While I definitely do design custom archetypes for my home games, I've also had a hand a designing some published archetypes for the Kaidan setting of Japanese horror (my published homebrew), however, I've had more experienced designers tweak these designs, or overhaul them completely to meet my development goals: Yojimbo (ranger archetype), Nitojutsu Sensei (samurai archetype), Onmyoji (wizard archetype). As you can see the ranger archetype has lots of changes, where as the onmyoji has very little, with only thematic differences in some cases.
 

Take a look at the Bard Archetype Archeologist - it completely strips out bardic music. Keeps magic and skills, and give access to Rogue talents. To me that is about as far as an archetype goes.
 

I recently created a Starship Pilot, new base class, based on a PF ranger chassis for a sci-fi setting using the rules from EN Publishing Santiago setting. Although not an archetype, since I only wanted to match the power levels of various ranger abilities to be comparable to what I wanted to replace them with, however in no other way, is this build anything like a ranger. I figured the ranger's DPR is significantly less than other builds, so if I got more powerful on any of the new abilities, it wouldn't be too much of a problem - as long as I used some common sense. I posted the Starship Pilot base class on the second page of my technologist thread. As you can see every ability of the ranger chassis is replaced - in some cases significantly.
 

If you have a concept, stay true to that concept. Trade out less conceptually needed abilities as required. But not to excess. Change for change's sake is bad.

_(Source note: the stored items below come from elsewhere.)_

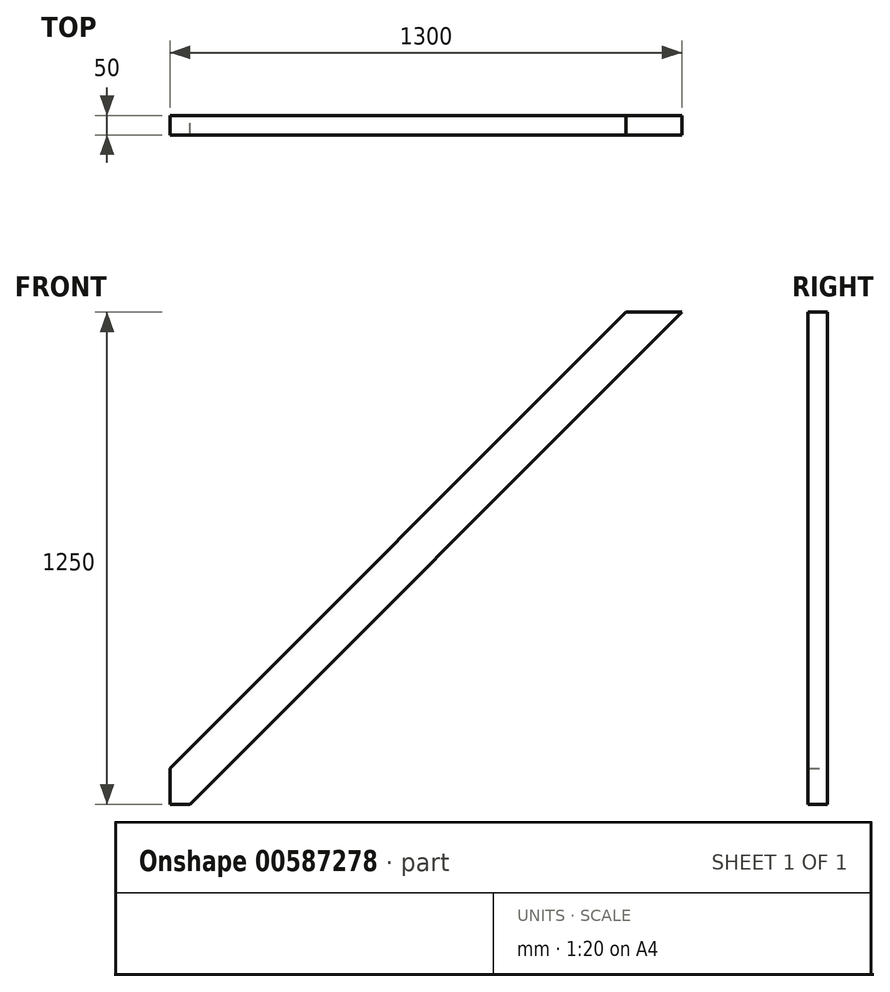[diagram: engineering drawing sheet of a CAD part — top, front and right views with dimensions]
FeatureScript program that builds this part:
annotation { "Feature Type Name" : "Feature", "Feature Type Description" : "" }
export const myFeature = defineFeature(function(context is Context, id is Id, definition is map)
    precondition{}
    {
        {
            var Q0;
            Q0=qCreatedBy(makeId("Front.planeOp"),FACE);
            var sketch = newSketch(context, id + "F0", { "sketchPlane" : qUnion([Q0])});
            skLineSegment(sketch, "E0", {"start": v(-1250, 0) * mm, "end": v(1250, 0) * mm, "construction": true});
            skLineSegment(sketch, "E1", {"start": v(1250, 0) * mm, "end": v(0, 1250) * mm, "construction": true});
            skLineSegment(sketch, "E2", {"start": v(0, 1250) * mm, "end": v(-1250, 0) * mm});
            skLineSegment(sketch, "E3", {"start": v(0, 1250) * mm, "end": v(-141.42, 1250) * mm});
            skLineSegment(sketch, "E4", {"start": v(-1250, 0) * mm, "end": v(-1300, 0) * mm});
            skLineSegment(sketch, "E5", {"start": v(-1300, 91.42) * mm, "end": v(-141.42, 1250) * mm});
            skLineSegment(sketch, "E6", {"start": v(-1300, 0) * mm, "end": v(-1300, 91.42) * mm});
            skSolve(sketch);
        }
        {
            var Q0;
            Q0=makeQuery(id+"F0.imprint","IMPRINT",FACE,{"disambiguationData":[TD([[makeQuery(id+"F0.imprint","IMPRINT",EDGE,{"derivedFrom":sQuery(id+"F0.wireOp",EDGE,"E2")}),-1.0]])]});
            extrude(context, id + "F1", {"entities" : qUnion([Q0]), "depth" : 50 * mm, "offsetDistance" : 25 * mm});
        }
    });
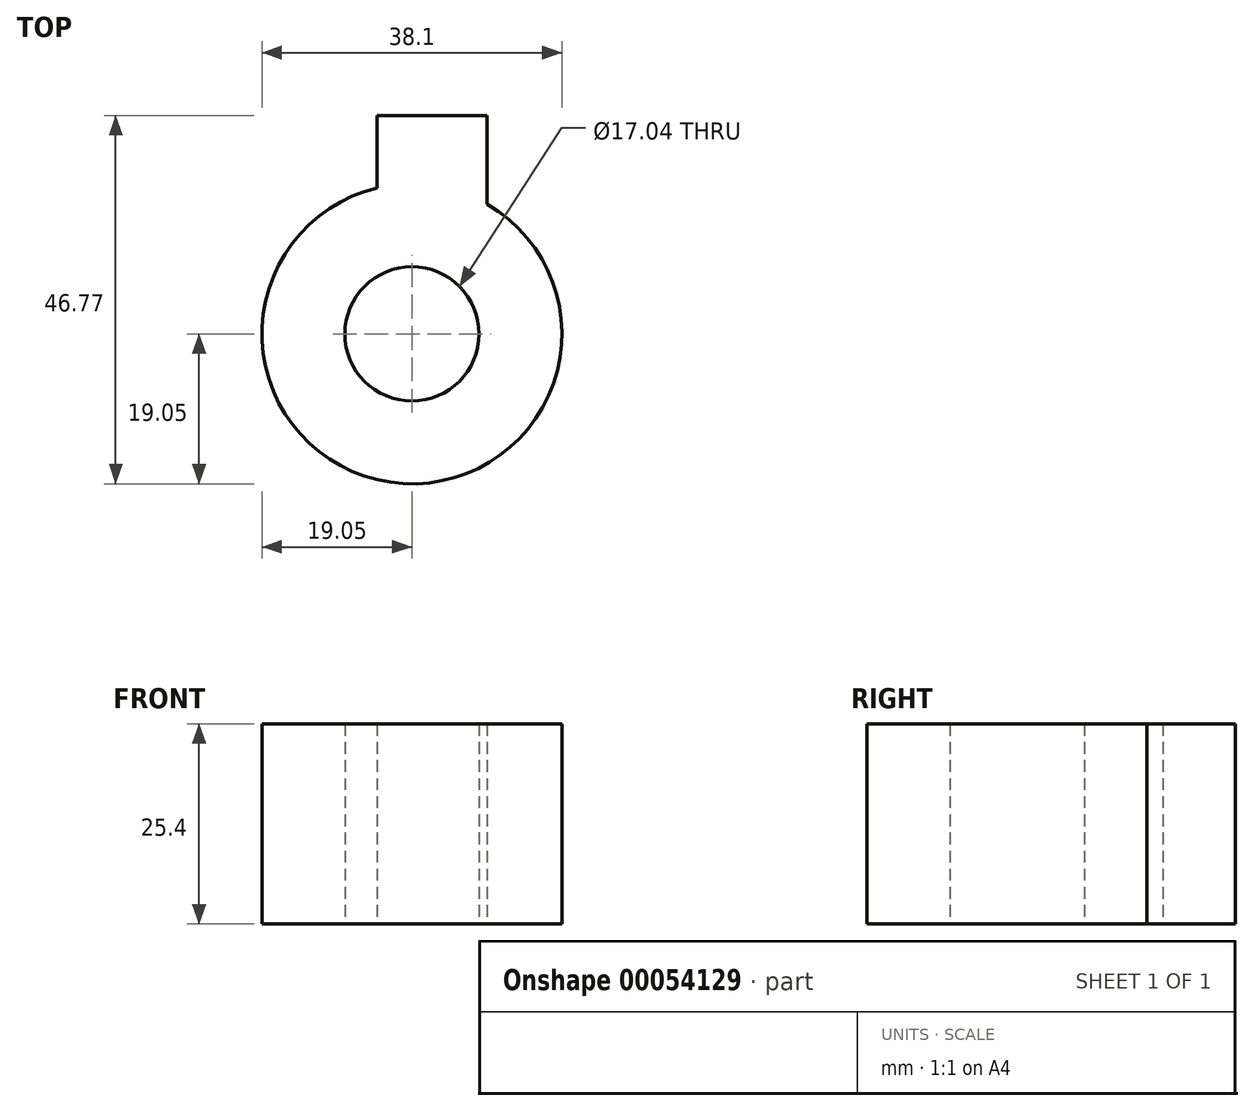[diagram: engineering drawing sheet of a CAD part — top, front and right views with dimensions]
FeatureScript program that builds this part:
annotation { "Feature Type Name" : "Feature", "Feature Type Description" : "" }
export const myFeature = defineFeature(function(context is Context, id is Id, definition is map)
    precondition{}
    {
        {
            var Q0;
            Q0=qCreatedBy(makeId("Top.planeOp"),FACE);
            var sketch = newSketch(context, id + "F0", { "sketchPlane" : qUnion([Q0])});
            skCircle(sketch, "E0", {"center": v(0, 0) * mm, "radius": 19.05 * mm});
            skLineSegment(sketch, "E1", {"start": v(-4.4, 18.53) * mm, "end": v(-4.4, 27.72) * mm});
            skLineSegment(sketch, "E2", {"start": v(9.57, 16.47) * mm, "end": v(9.57, 27.72) * mm});
            skLineSegment(sketch, "E3", {"start": v(-4.4, 27.72) * mm, "end": v(9.57, 27.72) * mm});
            skCircle(sketch, "E4", {"center": v(0, 0) * mm, "radius": 8.52 * mm});
            skSolve(sketch);
        }
        {
            var Q0;
            Q0 = qSketchRegion(id + "F0", true);
            extrude(context, id + "F1", {"entities" : qUnion([Q0]), "depth" : 25.4 * mm});
        }
    });
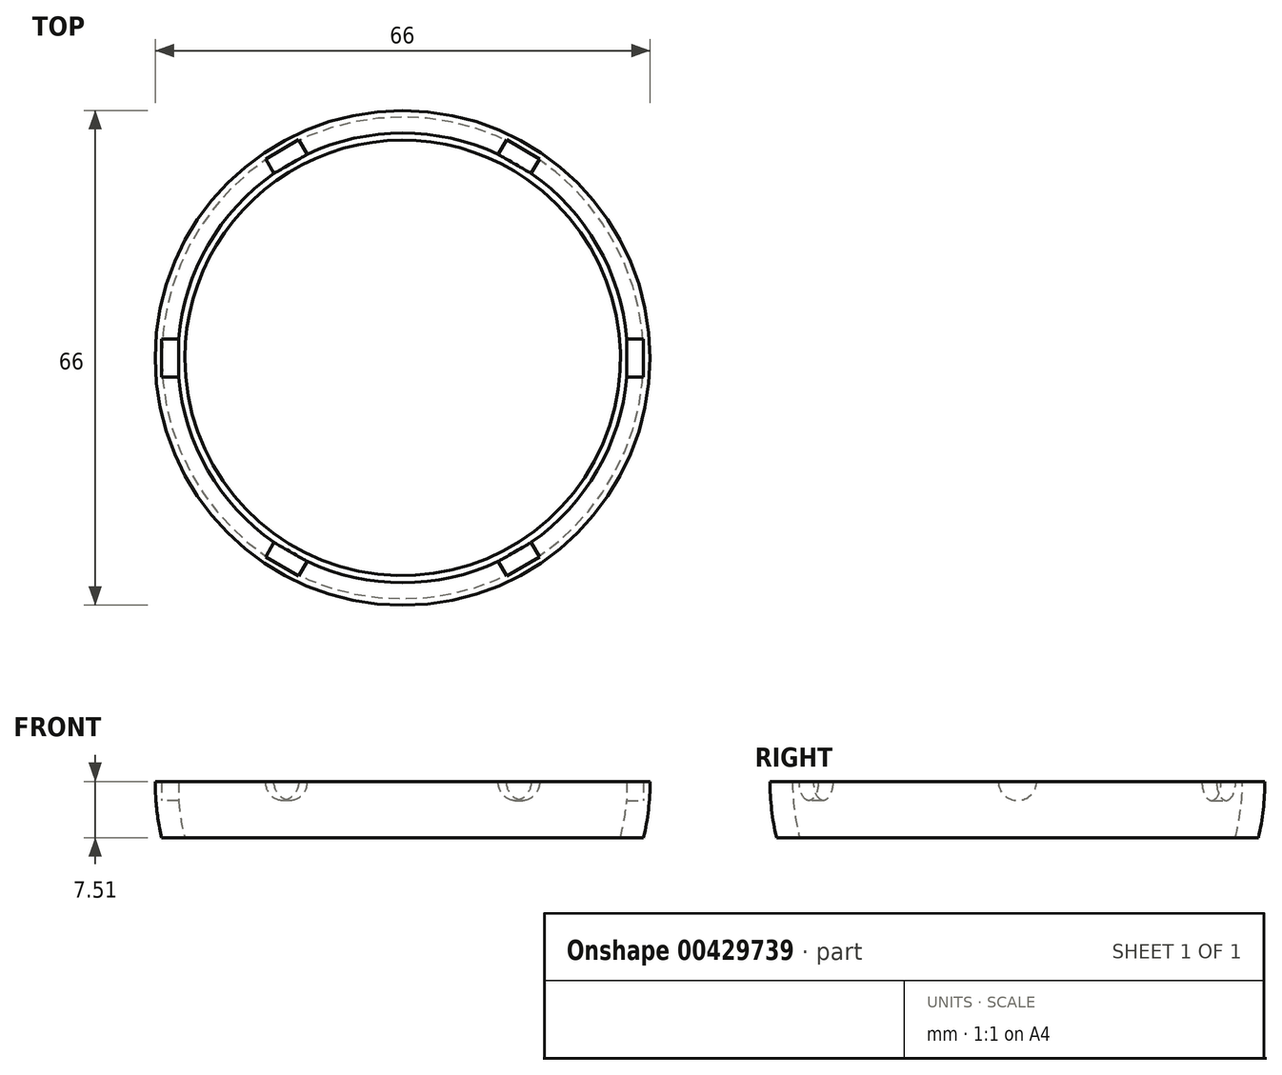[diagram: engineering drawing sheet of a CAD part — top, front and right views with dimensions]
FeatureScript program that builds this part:
annotation { "Feature Type Name" : "Feature", "Feature Type Description" : "" }
export const myFeature = defineFeature(function(context is Context, id is Id, definition is map)
    precondition{}
    {
        {
            var Q0;
            Q0=qCreatedBy(makeId("Front.planeOp"),FACE);
            var sketch = newSketch(context, id + "F0", { "sketchPlane" : qUnion([Q0])});
            skLineSegment(sketch, "E0", {"start": v(0, 0) * mm, "end": v(0, 51.6) * mm, "construction": true});
            skArc(sketch, "E1", {"start": v(0, 30) * mm, "mid": v(21.21, 21.21) * mm, "end": v(30, 0) * mm});
            skArc(sketch, "E2", {"start": v(0, 33) * mm, "mid": v(23.33, 23.33) * mm, "end": v(33, 0) * mm});
            skLineSegment(sketch, "E3", {"start": v(30, 0) * mm, "end": v(33, 0) * mm});
            skLineSegment(sketch, "E4", {"start": v(0, 33) * mm, "end": v(0, 30) * mm});
            skLineSegment(sketch, "E5", {"start": v(0, 0) * mm, "end": v(31, 11.29) * mm, "construction": true});
            skLineSegment(sketch, "E6", {"start": v(0, 0) * mm, "end": v(25.28, 21.21) * mm, "construction": true});
            skLineSegment(sketch, "E7", {"start": v(0, 0) * mm, "end": v(16.5, 28.58) * mm, "construction": true});
            skLineSegment(sketch, "E8", {"start": v(5.73, 32.5) * mm, "end": v(0, 0) * mm, "construction": true});
            skLineSegment(sketch, "E9", {"start": v(31, 11.29) * mm, "end": v(35.12, 0) * mm, "construction": true});
            skLineSegment(sketch, "E10", {"start": v(25.28, 21.21) * mm, "end": v(43.08, 0) * mm, "construction": true});
            skLineSegment(sketch, "E11", {"start": v(16.5, 28.58) * mm, "end": v(31, 20.2) * mm, "construction": true});
            skLineSegment(sketch, "E12", {"start": v(5.73, 32.5) * mm, "end": v(16.5, 30.6) * mm, "construction": true});
            skArc(sketch, "E13", {"start": v(30, 0) * mm, "mid": v(29.76, -3.79) * mm, "end": v(29.04, -7.51) * mm});
            skArc(sketch, "E14", {"start": v(33, 0) * mm, "mid": v(32.78, -3.78) * mm, "end": v(32.13, -7.51) * mm});
            skLineSegment(sketch, "E15", {"start": v(32.13, -7.51) * mm, "end": v(29.04, -7.51) * mm});
            skSolve(sketch);
        }
        {
            var Q0;
            Q0=makeQuery(id+"F0.imprint","IMPRINT",FACE,{"disambiguationData":[TD([[makeQuery(id+"F0.imprint","IMPRINT",EDGE,{"derivedFrom":sQuery(id+"F0.wireOp",EDGE,"E1")}),1.0]])]});
            var Q1;
            Q1=makeQuery(id+"F0.imprint","IMPRINT",FACE,{"disambiguationData":[TD([[makeQuery(id+"F0.imprint","IMPRINT",EDGE,{"derivedFrom":sQuery(id+"F0.wireOp",EDGE,"E3")}),-1.0]])]});
            var Q2;
            Q2=sQuery(id+"F0.wireOp",EDGE,"E0");
            revolve(context, id + "F1", {"entities" : qUnion([Q0, Q1]), "axis" : qUnion([Q2]), "revolveType" : RevolveType.SYMMETRIC, "angle" : 60 * degree});
        }
        {
            var Q0;
            Q0=sQuery(id+"F0.wireOp",EDGE,"E9");
            cPlane(context, id + "F2", {"entities" : qUnion([Q0]), "cplaneType" : CPlaneType.LINE_ANGLE, "offset" : 25 * mm, "angle" : 0 * degree, "width" : 150 * mm, "height" : 150 * mm});
        }
        {
            var Q0;
            Q0=sQuery(id+"F0.wireOp",EDGE,"E10");
            cPlane(context, id + "F3", {"entities" : qUnion([Q0]), "cplaneType" : CPlaneType.LINE_ANGLE, "offset" : 25 * mm, "angle" : 0 * degree, "width" : 150 * mm, "height" : 150 * mm});
        }
        {
            var Q0;
            Q0=sQuery(id+"F0.wireOp",EDGE,"E11");
            var Q1;
            Q1=qCreatedBy(makeId("Top.planeOp"),FACE);
            cPlane(context, id + "F4", {"entities" : qUnion([Q0, Q1]), "cplaneType" : CPlaneType.LINE_ANGLE, "offset" : 25 * mm, "angle" : 0 * degree, "width" : 150 * mm, "height" : 150 * mm});
        }
        {
            var Q0;
            Q0=sQuery(id+"F0.wireOp",EDGE,"E12");
            var Q1;
            Q1=qCreatedBy(makeId("Top.planeOp"),FACE);
            cPlane(context, id + "F5", {"entities" : qUnion([Q0, Q1]), "cplaneType" : CPlaneType.LINE_ANGLE, "offset" : 25 * mm, "angle" : 0 * degree, "width" : 150 * mm, "height" : 150 * mm});
        }
        {
            var Q0;
            Q0=qCreatedBy(makeId("Right.planeOp"),FACE);
            var Q1;
            Q1=sQuery(id+"F0.wireOp",VERTEX,"E14.start");
            cPlane(context, id + "F6", {"entities" : qUnion([Q0, Q1]), "cplaneType" : CPlaneType.PLANE_POINT, "offset" : 25 * mm, "width" : 150 * mm, "height" : 150 * mm});
        }
        {
            var Q0;
            Q0=qCreatedBy(id+"F2.planeOp",FACE);
            var sketch = newSketch(context, id + "F7", { "sketchPlane" : qUnion([Q0])});
            skCircle(sketch, "E16", {"center": v(0, 0) * mm, "radius": 2.55 * mm});
            skSolve(sketch);
        }
        {
            var Q0;
            Q0=qCreatedBy(id+"F3.planeOp",FACE);
            var sketch = newSketch(context, id + "F8", { "sketchPlane" : qUnion([Q0])});
            skCircle(sketch, "E17", {"center": v(0, 0) * mm, "radius": 2.55 * mm});
            skSolve(sketch);
        }
        {
            var Q0;
            Q0=qCreatedBy(id+"F4.planeOp",FACE);
            var sketch = newSketch(context, id + "F9", { "sketchPlane" : qUnion([Q0])});
            skCircle(sketch, "E18", {"center": v(0, 0) * mm, "radius": 2.55 * mm});
            skSolve(sketch);
        }
        {
            var Q0;
            Q0=qCreatedBy(id+"F6.planeOp",FACE);
            var sketch = newSketch(context, id + "F10", { "sketchPlane" : qUnion([Q0])});
            skCircle(sketch, "E19", {"center": v(0, 0) * mm, "radius": 2.55 * mm});
            skSolve(sketch);
        }
        {
            var Q0;
            Q0=makeQuery(id+"F7.imprint","IMPRINT",FACE,{"disambiguationData":[TD([[makeQuery(id+"F7.imprint","IMPRINT",EDGE,{"derivedFrom":sQuery(id+"F7.wireOp",EDGE,"E16")}),1.0]])]});
            extrude(context, id + "F11", {"entities" : qUnion([Q0]), "operationType" : NewBodyOperationType.REMOVE, "depth" : 10 * mm});
        }
        {
            var Q0;
            Q0=makeQuery(id+"F8.imprint","IMPRINT",FACE,{"disambiguationData":[TD([[makeQuery(id+"F8.imprint","IMPRINT",EDGE,{"derivedFrom":sQuery(id+"F8.wireOp",EDGE,"E17")}),1.0]])]});
            extrude(context, id + "F12", {"entities" : qUnion([Q0]), "operationType" : NewBodyOperationType.REMOVE, "depth" : 10 * mm});
        }
        {
            var Q0;
            Q0=makeQuery(id+"F9.imprint","IMPRINT",FACE,{"disambiguationData":[TD([[makeQuery(id+"F9.imprint","IMPRINT",EDGE,{"derivedFrom":sQuery(id+"F9.wireOp",EDGE,"E18")}),1.0]])]});
            extrude(context, id + "F13", {"entities" : qUnion([Q0]), "operationType" : NewBodyOperationType.REMOVE, "depth" : 10 * mm});
        }
        {
            var Q0;
            Q0=makeQuery(id+"F10.imprint","IMPRINT",FACE,{"disambiguationData":[TD([[makeQuery(id+"F10.imprint","IMPRINT",EDGE,{"derivedFrom":sQuery(id+"F10.wireOp",EDGE,"E19")}),1.0]])]});
            extrude(context, id + "F14", {"entities" : qUnion([Q0]), "operationType" : NewBodyOperationType.REMOVE, "oppositeDirection" : true, "depth" : 10 * mm});
        }
        {
            var Q0;
            Q0=makeQuery(id+"F1.opRevolve","SWEPT_BODY",BODY,{"disambiguationData":[OSD([sQuery(id+"F0.wireOp",EDGE,"E1"),sQuery(id+"F0.wireOp",EDGE,"E2"),sQuery(id+"F0.wireOp",EDGE,"E3"),sQuery(id+"F0.wireOp",EDGE,"E4")])]});
            var Q1;
            Q1=sQuery(id+"F0.wireOp",EDGE,"E0");
            circularPattern(context, id + "F15", {"operationType" : NewBodyOperationType.ADD, "entities" : qUnion([Q0]), "axis" : qUnion([Q1]), "angle" : 360 * degree, "instanceCount" : 6, "equalSpace" : true});
        }
        {
            var Q0;
            Q0=qCreatedBy(id+"F5.planeOp",FACE);
            var sketch = newSketch(context, id + "F16", { "sketchPlane" : qUnion([Q0])});
            skCircle(sketch, "E20", {"center": v(0, 0) * mm, "radius": 2.55 * mm});
            skSolve(sketch);
        }
        {
            var Q0;
            Q0=makeQuery(id+"F16.imprint","IMPRINT",FACE,{"disambiguationData":[TD([[makeQuery(id+"F16.imprint","IMPRINT",EDGE,{"derivedFrom":sQuery(id+"F16.wireOp",EDGE,"E20")}),1.0]])]});
            extrude(context, id + "F17", {"entities" : qUnion([Q0]), "depth" : 10 * mm});
        }
        {
            var Q0;
            Q0=makeQuery(id+"F17.opExtrude","SWEPT_BODY",BODY,{"disambiguationData":[OSD([sQuery(id+"F16.wireOp",EDGE,"E20")])]});
            var Q1;
            Q1=sQuery(id+"F0.wireOp",EDGE,"E0");
            circularPattern(context, id + "F18", {"operationType" : NewBodyOperationType.REMOVE, "entities" : qUnion([Q0]), "axis" : qUnion([Q1]), "angle" : 360 * degree, "instanceCount" : 6, "equalSpace" : true});
        }
    });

Also, all classes have a certain amount of "siloing", that is abilities devoted to different fields such as attack, defense, utility. Don't overload any one of these. If you want to add an offensive ability, take out an offensive ability, not a utility or defense (unless the idea of the class is to be a variant that leans towards another silo, such as a higher-utility fighter). If a class is leaning very heavily in one direction, this becomes even more important. Adding more offense to the barbarian is unlikely to work well, for example.